A: Caustic Frolic is a fully student run publication that stems from NYU's Graduate Program XE: Experimental Humanities and Social Engagement. We publish works not only from graduate students, but from scholars and non-scholars across the globe. Caustic Frolic strives to publish the most creative and influential works.
A: I really do only publish 5-7-5 haiku in the English language at Pure Haiku.
A: We are not genre specific. We aim to publish exemplary writing across the spectrum.
A: Our tastes are wide and varied. We are committed to finding work that surprises us, whether that means work that is experimental or that subtly subverts traditional forms. An important part of that commitment is remaining submission fee free, including for contests. We hope this lack of financial barrier continues to welcome new forms and perspectives in.
A: We've always been first and foremost an interdisciplinary literary arts journal. How does art and music and poetry inform each other? How does, let's say, poetry really differ from prose? When you get down to the nitty gritty, how do you separate a poem from prose-poem from a flash? We want to see artists explode the boundaries of the field, of what is considered prose or poetry or art or music. And we feel that a beautiful way to do so is through interdisciplinary art.

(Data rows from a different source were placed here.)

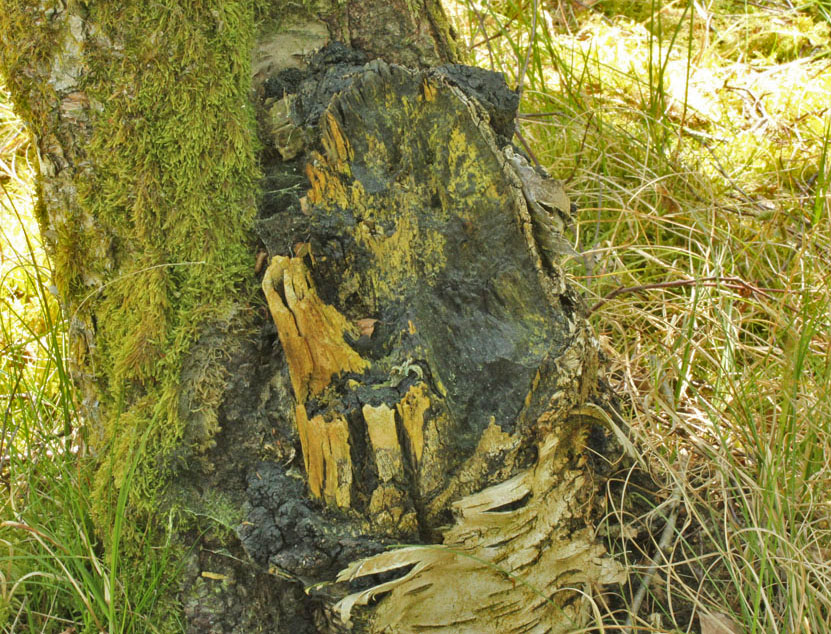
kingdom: Fungi
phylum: Basidiomycota
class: Agaricomycetes
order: Hymenochaetales
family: Hymenochaetaceae
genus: Inonotus
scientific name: Inonotus obliquus
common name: birke-spejlporesvamp
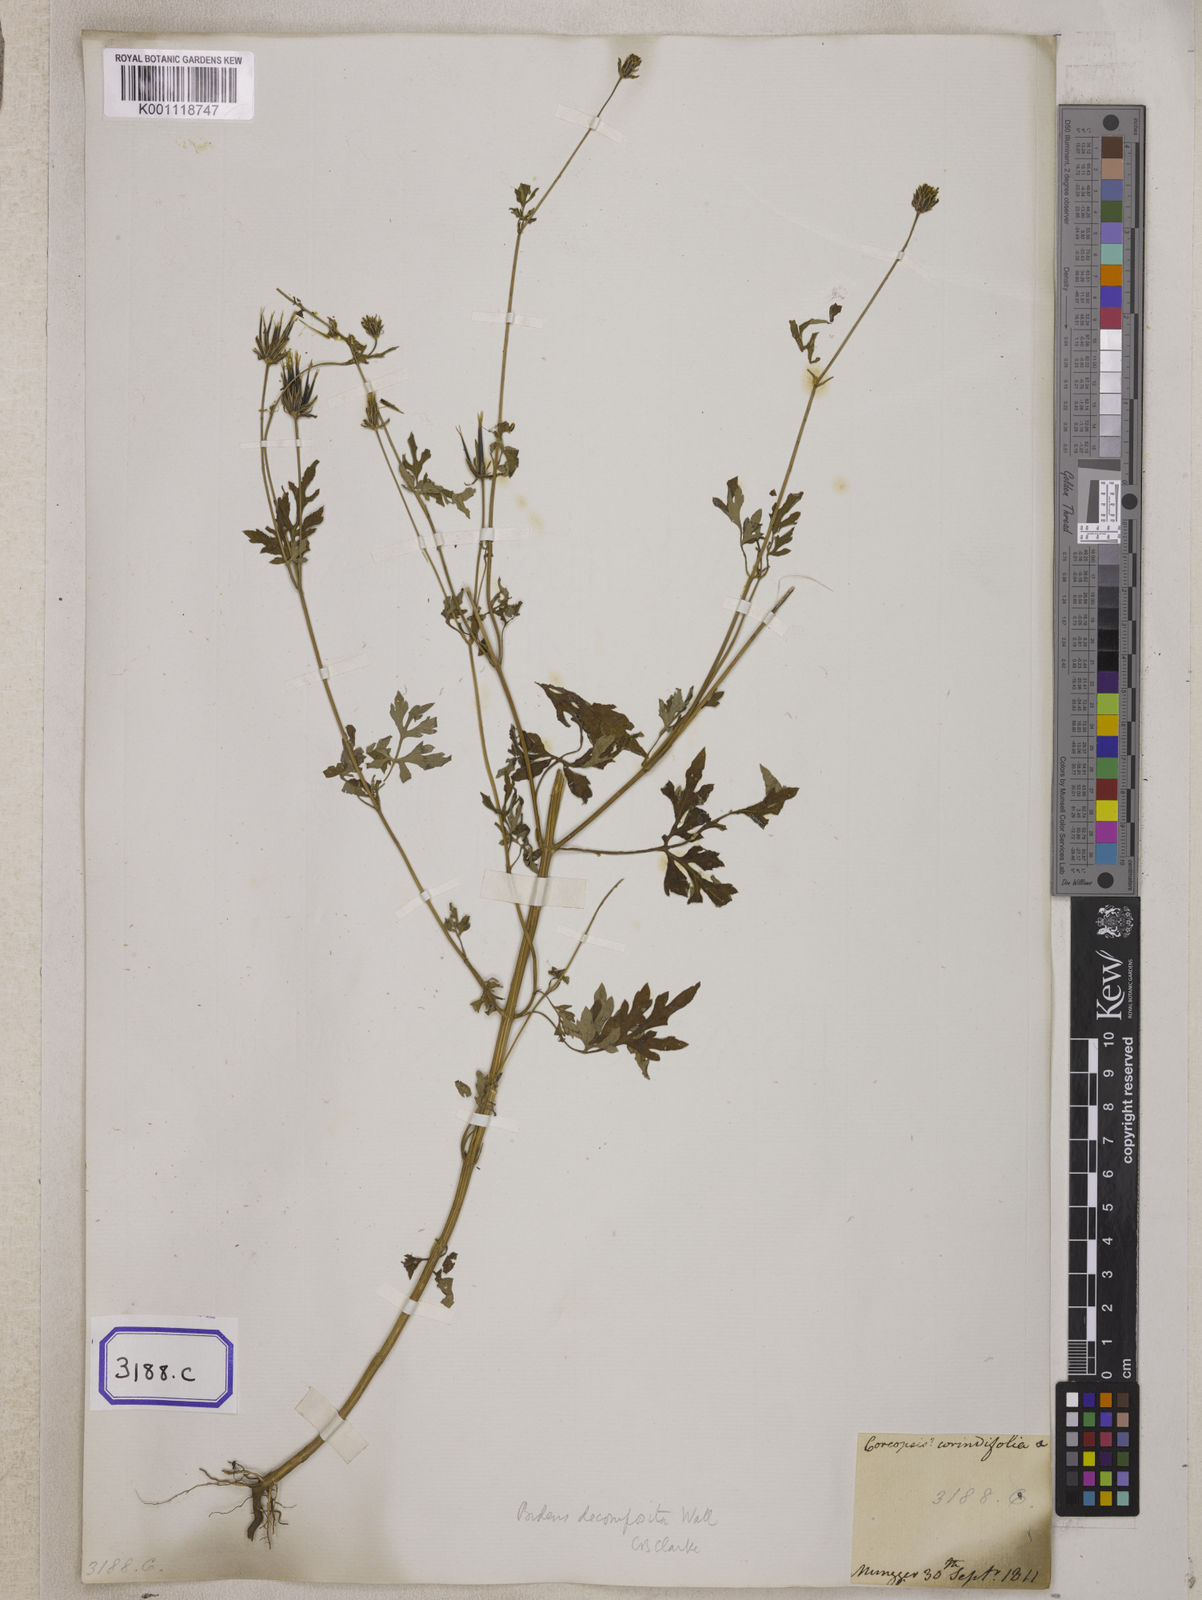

A: There are quite a few magazines about books, but Oh Reader is the only magazine that looks at books from a reader's perspective. Most literary/bookish magazines focus on book reviews and author interviews; Oh Reader tells the story of how readers interact with books—which books have affected them personally, how reading has shaped their lives, what they have discovered about the world or themselves through reading. We don't tell you what to read—we ask what you're reading, and why, and our writers tell their own stories of literary encounters. It's funny, sad, revealing, thoughtful and very human. Which is what literature is, too, right?
A: We have the most elegantly designed covers and will do custom book sizes to suit the poems.
A: Love Letters to Poe is highly focused on the works of Edgar Allan Poe. We publish gothic horror fiction that allows those who've consumed everything that exists from Poe and want more to find it on our pages.